Aber das wollte ich Ihnen nicht erzählen, sondern: Im eingangs genannten Kloster Jasna Góra befindet sich seit sechshundert Jahren ein Gnadenbild der Jungfrau Maria. Das ist insofern interessant, weil es sich bei ihm um eine orthodoxe Ikone byzantinischen Ursprungs handelt, die nun in einem katholischen Kloster hängt. Wer weiß, wie paranoid sich die katholische Kirche verhält, wenn ein Nicht-Katholik an einer katholischen Messe teilnehmen möchte, wird meine Verwunderung nachvollziehen können. Egal.
Wie es heißt, hat vor knapp zweitausend Jahren der heilige Lukas ein Stück des Esstisches der Heiligen Familie ausgesägt und darauf die Muttergottes und das auf ihrem linken Arm aufrecht sitzende Jesuskind gemalt. Im vierten Jahrhundert hätte es die heilige Helena zu Kaiser Konstantin gebracht und tausend Jahre später wäre es als Mitgift für eine Hochzeit nach Osteuropa gekommen. Auf dem Weg dorthin hätten die Kutschpferde irgendwo in der weiten schlesischen Landschaft ihren Dienst verweigert, was als Zeichen gewertet wurde, das Bild im nahen Kloster unterzubringen. Seitdem wollten mehrmals kriegerische Eroberer das Bild rauben, aber das ist, wenn man den Ãœberlieferungen glauben darf, jedes Mal tödlich für die Räuber ausgegangen.  Wie auch immer das tatsächlich war – seither ist das Gnadenbild ein nationales Symbol aller Polen und das Kloster die beliebteste Wallfahrtskirche des Landes. Selbstverständlich pilgern auch alle polnischen Schüler mindestens einmal mit ihren Klassen dorthin. Und da habe ich etwas Interessantes erlebt, und das hat mit dem Bild zu tun. Die Muttergottes ist nämlich, und das hebt sich vom goldenen Hintergrund extrem deutlich ab, schwarz! Das ist ungewöhnlich, sehr ungewöhnlich, aber sonst hieße sie auch nicht „Schwarze Madonna von Tschenstochau“.

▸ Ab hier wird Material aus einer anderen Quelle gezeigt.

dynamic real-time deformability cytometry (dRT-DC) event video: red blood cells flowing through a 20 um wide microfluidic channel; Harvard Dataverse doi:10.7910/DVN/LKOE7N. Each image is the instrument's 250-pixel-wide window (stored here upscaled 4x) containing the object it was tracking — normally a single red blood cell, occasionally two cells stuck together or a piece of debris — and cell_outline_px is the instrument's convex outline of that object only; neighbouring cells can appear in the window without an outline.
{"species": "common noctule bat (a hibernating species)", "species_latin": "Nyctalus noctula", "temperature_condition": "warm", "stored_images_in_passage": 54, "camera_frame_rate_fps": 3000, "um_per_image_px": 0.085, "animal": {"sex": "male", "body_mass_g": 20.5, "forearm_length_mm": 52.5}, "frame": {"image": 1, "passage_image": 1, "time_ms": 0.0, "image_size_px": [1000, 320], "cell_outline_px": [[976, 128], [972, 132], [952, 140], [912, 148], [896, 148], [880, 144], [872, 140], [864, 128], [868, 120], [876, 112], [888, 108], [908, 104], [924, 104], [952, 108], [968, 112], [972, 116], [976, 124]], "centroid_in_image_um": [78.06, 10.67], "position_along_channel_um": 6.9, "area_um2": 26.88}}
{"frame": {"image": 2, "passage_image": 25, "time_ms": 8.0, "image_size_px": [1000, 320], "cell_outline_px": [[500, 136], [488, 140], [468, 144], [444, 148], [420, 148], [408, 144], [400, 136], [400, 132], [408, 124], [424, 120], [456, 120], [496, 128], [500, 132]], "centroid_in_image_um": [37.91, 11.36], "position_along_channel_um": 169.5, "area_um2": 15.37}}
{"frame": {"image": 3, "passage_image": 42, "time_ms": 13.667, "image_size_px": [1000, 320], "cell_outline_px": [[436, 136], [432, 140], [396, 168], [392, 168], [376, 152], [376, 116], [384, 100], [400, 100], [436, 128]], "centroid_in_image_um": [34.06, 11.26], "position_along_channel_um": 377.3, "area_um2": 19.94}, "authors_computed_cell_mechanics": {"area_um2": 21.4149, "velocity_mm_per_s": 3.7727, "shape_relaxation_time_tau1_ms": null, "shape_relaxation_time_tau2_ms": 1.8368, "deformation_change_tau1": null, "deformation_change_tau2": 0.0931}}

Eine Volksschulklasse stand dort vor dem Gnadenbild und die Kinder waren entsprechend irritiert, denn dunkelhäutige Menschen sieht man in Südpolen auch heutzutage noch ausgesprochen selten. Und dann auch noch auf einem Marienbild, wo doch jeder polnische Schüler in seinem Leben dutzende, wenn nicht hunderte Mariendarstellungen gesehen hat, die allesamt eine weiße Madonna und ein weißes Jesuskind zeigen! Nach einer Minute der Fassungslosigkeit fragte ein Mädchen seine Lehrerin: „Ist die Maria krank?“ „Nein“, entgegnete die Lehrerin. „Sie ist gesund, und sie hat ein gesundes Baby zur Welt gebracht.“ „Dann ärgert sie sich über irgendetwas so sehr, dass sie schwarz geworden ist?“ „Nein, auch nicht. Sie ist eben schwarz, weil es viele Menschen gibt, die keine weiße Haut haben.“ „Auch Heilige?“ „Ja, auch Heilige. Denn die Hautfarbe ist vollkommen egal, wenn es darum geht, ob jemand ein guter Mensch ist oder nicht. Vor dem lieben Gott sind alle Menschen gleich. Er achtet nicht auf die Hautfarbe, sondern aufs Herz. Das sollten wir in unserem Leben auch tun.“ Ein freudiger Glanz zauberte sich ins Gesicht des Mädchens. Mit weit aufgerissenen Augen strahlte es die schwarze Madonna an.
Ich weiß nicht, ob seine Faszination damit zu tun hatte, dass seine eigene Hautfarbe darauf hindeutete, dass seine eigenen Vorfahren vor vielen Generationen aus Indien eingewandert sein dürften. Aber ich wusste: Diese Lehrerin war eine großartige Lehrerin. Im Geist zog ich den Hut vor ihr. Schade nur, dass nicht alle Kinder solche Lehrerinnen haben! Die Welt wäre eine bessere!